Task: Locate every line in the records below that contains the word "style", and copy each one.
*** Excerpted data
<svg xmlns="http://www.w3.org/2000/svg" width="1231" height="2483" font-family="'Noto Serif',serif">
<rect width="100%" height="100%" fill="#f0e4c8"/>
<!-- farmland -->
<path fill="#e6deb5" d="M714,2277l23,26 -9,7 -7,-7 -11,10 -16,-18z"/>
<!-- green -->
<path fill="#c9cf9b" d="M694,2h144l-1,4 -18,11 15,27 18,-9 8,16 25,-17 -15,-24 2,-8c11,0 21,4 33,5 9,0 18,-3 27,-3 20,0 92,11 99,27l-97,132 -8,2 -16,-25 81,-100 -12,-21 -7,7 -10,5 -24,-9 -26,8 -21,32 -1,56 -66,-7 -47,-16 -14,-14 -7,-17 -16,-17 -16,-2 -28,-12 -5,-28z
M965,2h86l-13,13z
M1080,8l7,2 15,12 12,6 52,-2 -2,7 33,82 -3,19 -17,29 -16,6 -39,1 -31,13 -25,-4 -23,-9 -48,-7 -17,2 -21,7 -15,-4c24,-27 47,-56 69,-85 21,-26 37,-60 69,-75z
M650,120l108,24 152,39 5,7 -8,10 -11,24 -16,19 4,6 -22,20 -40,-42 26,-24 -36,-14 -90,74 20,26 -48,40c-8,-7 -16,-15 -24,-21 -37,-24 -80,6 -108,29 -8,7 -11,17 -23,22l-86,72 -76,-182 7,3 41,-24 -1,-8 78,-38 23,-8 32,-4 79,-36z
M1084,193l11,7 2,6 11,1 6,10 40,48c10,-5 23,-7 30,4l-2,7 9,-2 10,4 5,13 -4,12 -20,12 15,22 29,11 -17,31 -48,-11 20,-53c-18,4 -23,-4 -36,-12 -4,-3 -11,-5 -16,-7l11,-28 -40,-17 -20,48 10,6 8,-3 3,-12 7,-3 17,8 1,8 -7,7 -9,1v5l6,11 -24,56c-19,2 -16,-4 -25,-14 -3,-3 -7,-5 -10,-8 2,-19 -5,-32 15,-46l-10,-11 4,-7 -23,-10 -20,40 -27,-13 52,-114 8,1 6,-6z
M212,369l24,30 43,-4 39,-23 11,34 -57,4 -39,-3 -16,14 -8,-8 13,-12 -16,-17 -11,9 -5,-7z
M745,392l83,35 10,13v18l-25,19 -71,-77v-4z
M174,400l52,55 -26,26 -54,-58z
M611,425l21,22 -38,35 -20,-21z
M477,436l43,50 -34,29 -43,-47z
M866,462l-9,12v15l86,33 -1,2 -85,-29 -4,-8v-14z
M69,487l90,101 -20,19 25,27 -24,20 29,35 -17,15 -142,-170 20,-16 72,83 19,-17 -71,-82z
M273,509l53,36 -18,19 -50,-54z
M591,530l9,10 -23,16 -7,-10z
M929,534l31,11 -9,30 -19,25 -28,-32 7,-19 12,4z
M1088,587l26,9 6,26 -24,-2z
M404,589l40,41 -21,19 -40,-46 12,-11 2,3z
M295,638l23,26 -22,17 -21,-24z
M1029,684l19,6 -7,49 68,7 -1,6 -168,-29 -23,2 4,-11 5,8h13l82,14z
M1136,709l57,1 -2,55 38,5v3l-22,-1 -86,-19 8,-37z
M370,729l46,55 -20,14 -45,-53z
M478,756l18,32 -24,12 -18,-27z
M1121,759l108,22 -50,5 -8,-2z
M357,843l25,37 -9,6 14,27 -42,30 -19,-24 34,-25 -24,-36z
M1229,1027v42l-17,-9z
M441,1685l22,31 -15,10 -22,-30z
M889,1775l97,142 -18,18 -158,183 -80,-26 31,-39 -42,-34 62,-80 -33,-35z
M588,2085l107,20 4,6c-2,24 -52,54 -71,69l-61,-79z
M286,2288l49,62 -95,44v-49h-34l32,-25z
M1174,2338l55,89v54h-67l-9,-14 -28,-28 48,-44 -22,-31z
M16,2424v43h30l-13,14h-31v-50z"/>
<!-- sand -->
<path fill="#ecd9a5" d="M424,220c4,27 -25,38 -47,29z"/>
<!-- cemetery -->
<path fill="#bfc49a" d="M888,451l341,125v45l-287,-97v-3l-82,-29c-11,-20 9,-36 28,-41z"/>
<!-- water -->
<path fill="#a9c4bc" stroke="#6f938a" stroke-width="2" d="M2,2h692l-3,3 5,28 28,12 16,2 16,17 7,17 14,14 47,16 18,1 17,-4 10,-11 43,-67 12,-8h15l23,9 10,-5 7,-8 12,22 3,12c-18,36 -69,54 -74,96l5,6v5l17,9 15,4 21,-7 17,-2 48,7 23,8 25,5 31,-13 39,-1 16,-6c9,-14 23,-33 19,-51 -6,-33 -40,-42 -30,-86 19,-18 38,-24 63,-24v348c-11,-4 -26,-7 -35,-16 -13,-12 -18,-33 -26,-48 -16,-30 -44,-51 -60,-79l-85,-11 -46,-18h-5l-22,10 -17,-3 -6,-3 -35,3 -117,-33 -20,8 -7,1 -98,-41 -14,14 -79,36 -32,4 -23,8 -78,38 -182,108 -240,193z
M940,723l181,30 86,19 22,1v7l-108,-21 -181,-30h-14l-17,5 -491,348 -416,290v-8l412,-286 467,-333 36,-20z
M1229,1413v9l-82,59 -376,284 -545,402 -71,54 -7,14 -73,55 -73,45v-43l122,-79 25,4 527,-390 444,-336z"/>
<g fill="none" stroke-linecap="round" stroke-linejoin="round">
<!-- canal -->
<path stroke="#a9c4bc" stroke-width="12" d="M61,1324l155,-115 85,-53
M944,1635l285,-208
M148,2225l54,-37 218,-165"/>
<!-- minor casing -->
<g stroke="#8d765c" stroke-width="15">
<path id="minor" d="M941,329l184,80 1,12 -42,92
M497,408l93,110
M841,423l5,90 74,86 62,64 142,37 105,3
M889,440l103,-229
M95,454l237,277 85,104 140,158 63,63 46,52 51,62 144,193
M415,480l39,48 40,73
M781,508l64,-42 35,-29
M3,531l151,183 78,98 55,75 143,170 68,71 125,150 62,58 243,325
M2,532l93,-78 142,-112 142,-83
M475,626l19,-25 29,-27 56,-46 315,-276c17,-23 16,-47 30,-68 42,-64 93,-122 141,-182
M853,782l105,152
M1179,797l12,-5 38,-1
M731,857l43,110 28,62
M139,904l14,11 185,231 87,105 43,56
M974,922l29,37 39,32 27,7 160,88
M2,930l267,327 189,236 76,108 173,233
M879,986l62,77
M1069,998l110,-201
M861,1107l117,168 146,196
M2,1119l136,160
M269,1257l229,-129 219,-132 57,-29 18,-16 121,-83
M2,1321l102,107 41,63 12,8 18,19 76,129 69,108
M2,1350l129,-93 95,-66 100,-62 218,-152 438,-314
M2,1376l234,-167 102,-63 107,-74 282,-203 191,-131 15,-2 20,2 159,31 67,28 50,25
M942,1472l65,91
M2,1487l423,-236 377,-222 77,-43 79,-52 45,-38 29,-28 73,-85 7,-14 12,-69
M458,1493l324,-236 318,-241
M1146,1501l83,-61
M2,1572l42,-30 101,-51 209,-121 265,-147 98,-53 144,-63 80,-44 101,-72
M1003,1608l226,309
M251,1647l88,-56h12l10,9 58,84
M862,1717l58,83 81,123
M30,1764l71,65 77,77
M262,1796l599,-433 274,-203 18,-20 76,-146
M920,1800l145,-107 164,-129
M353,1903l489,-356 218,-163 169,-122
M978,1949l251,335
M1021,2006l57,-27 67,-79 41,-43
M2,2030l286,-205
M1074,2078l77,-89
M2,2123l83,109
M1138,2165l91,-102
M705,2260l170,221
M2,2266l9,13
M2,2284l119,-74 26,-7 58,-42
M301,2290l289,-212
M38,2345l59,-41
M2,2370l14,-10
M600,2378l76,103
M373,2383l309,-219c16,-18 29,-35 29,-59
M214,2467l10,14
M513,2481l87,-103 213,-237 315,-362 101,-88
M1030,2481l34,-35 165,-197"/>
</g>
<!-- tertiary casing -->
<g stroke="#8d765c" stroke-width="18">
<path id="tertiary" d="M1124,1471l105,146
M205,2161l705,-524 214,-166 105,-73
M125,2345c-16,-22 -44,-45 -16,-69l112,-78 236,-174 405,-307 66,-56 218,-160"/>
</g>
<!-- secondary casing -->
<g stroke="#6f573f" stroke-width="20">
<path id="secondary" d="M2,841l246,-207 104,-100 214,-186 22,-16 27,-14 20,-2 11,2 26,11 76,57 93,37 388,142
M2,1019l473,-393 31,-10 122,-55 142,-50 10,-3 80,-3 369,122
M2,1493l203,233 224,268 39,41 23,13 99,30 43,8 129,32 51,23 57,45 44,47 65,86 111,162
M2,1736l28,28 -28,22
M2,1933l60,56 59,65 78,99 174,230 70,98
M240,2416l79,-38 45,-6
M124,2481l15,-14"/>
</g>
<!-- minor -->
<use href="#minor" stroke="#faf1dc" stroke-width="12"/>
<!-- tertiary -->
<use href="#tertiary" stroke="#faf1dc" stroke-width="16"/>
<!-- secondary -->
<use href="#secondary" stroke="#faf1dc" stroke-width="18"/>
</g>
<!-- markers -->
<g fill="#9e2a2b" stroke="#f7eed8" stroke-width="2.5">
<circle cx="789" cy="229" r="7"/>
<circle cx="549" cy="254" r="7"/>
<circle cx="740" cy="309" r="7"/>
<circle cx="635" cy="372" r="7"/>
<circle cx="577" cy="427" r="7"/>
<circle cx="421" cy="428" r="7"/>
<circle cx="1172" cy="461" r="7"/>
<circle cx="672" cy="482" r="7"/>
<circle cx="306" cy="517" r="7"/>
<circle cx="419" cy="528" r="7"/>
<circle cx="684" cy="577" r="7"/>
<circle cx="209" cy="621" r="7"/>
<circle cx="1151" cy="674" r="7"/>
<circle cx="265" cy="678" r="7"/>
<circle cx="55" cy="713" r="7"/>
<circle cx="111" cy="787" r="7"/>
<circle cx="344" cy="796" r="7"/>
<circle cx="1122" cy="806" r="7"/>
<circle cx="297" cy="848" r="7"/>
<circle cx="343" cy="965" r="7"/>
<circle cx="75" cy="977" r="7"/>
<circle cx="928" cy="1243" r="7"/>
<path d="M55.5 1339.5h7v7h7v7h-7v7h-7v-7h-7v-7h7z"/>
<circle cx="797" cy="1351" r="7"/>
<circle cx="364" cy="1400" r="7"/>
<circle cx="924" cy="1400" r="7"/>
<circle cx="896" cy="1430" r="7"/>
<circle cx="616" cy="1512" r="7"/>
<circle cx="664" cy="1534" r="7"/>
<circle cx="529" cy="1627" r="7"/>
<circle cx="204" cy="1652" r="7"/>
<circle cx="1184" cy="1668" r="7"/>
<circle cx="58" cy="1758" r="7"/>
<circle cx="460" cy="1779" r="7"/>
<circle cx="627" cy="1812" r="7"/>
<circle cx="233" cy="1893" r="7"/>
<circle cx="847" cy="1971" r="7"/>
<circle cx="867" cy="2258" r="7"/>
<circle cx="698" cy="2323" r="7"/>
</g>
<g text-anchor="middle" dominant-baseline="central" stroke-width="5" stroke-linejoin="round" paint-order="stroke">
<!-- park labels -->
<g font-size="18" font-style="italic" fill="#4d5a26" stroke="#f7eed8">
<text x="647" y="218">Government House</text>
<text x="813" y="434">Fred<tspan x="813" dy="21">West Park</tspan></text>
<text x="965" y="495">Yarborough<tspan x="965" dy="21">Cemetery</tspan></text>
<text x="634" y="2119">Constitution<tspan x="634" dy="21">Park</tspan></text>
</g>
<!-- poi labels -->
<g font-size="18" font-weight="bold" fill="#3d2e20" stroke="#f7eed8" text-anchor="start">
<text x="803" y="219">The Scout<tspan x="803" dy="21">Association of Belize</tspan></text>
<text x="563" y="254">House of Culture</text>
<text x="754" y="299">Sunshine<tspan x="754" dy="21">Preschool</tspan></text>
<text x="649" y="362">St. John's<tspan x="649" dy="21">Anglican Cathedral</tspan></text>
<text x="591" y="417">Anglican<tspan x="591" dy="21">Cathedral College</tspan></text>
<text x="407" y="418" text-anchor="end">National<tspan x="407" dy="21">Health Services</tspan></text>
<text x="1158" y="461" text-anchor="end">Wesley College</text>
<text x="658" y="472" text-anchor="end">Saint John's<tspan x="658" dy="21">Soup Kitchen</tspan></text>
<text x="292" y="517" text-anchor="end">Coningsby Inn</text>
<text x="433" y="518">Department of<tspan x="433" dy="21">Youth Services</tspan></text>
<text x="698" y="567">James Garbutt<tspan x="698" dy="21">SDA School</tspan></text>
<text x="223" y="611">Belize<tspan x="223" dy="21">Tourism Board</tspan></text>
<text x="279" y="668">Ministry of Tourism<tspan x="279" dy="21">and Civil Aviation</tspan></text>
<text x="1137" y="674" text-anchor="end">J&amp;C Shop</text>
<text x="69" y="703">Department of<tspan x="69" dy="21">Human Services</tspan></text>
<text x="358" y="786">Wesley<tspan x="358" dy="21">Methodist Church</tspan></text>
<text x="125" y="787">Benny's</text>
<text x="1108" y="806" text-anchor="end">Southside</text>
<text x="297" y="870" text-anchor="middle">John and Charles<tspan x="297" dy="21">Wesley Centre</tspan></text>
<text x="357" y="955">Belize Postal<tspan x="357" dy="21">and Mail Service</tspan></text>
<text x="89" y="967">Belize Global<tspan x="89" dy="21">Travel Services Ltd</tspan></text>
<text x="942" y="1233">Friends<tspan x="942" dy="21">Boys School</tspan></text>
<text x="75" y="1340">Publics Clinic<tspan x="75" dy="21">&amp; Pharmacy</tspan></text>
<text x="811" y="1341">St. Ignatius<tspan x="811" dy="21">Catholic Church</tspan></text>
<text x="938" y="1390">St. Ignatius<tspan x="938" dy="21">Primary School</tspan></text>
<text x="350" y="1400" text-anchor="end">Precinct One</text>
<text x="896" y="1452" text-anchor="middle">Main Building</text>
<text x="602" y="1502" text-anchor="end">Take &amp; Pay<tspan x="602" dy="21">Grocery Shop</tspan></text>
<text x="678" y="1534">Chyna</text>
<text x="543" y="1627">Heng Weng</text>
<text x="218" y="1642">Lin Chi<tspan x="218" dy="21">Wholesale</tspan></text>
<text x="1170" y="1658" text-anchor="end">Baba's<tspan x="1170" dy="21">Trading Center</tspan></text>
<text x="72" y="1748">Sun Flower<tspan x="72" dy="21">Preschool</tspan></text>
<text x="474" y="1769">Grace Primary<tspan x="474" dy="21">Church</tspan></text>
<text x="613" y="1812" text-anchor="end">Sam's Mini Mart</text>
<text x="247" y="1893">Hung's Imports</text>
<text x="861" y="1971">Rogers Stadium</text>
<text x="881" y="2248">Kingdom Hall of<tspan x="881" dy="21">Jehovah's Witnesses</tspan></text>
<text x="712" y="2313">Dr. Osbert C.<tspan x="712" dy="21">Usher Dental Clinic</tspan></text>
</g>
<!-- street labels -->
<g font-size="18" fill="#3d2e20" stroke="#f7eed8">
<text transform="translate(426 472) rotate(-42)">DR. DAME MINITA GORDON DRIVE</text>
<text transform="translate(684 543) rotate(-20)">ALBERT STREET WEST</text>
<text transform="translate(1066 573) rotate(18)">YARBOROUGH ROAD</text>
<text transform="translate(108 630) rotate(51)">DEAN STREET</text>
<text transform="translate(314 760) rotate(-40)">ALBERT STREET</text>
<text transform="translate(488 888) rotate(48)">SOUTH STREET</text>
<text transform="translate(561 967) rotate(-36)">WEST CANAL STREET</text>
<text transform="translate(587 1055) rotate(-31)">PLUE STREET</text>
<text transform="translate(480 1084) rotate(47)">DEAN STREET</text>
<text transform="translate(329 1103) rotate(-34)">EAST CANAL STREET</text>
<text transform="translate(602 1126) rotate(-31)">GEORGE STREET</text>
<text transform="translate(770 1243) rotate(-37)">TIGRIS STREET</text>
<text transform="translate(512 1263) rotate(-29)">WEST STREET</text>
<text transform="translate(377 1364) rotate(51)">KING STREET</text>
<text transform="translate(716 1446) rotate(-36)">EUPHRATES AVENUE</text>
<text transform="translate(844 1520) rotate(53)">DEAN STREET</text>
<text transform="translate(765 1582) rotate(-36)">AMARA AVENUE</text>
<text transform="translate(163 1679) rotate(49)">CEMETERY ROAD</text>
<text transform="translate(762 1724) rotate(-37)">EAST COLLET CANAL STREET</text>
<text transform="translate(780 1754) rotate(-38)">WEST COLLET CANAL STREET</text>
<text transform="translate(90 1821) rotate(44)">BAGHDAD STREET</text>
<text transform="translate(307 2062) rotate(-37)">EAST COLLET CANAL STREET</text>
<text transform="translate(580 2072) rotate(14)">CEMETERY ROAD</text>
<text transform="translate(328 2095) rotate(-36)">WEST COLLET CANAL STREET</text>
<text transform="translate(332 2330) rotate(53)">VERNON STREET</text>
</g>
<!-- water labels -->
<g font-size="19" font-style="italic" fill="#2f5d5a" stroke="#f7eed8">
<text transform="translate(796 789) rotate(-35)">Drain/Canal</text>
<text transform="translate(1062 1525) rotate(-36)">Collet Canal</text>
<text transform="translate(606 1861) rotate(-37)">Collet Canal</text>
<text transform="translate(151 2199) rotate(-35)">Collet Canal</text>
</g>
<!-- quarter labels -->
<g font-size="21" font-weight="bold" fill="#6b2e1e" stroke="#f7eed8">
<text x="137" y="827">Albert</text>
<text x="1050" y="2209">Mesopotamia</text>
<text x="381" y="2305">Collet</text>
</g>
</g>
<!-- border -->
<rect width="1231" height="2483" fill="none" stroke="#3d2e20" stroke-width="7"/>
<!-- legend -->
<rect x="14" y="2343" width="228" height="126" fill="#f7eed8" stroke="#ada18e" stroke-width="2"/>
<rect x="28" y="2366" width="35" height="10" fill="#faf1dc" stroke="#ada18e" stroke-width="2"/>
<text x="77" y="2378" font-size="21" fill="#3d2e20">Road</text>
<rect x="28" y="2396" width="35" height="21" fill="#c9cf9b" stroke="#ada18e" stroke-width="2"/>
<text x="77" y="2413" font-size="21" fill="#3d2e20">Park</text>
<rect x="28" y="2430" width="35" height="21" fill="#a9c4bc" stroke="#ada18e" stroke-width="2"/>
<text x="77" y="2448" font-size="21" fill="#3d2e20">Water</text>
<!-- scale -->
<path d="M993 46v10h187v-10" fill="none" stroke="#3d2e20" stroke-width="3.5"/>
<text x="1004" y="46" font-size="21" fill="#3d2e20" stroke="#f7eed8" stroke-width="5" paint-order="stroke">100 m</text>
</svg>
******
Solution for this problem:
<g font-size="18" font-style="italic" fill="#4d5a26" stroke="#f7eed8">
<g font-size="19" font-style="italic" fill="#2f5d5a" stroke="#f7eed8">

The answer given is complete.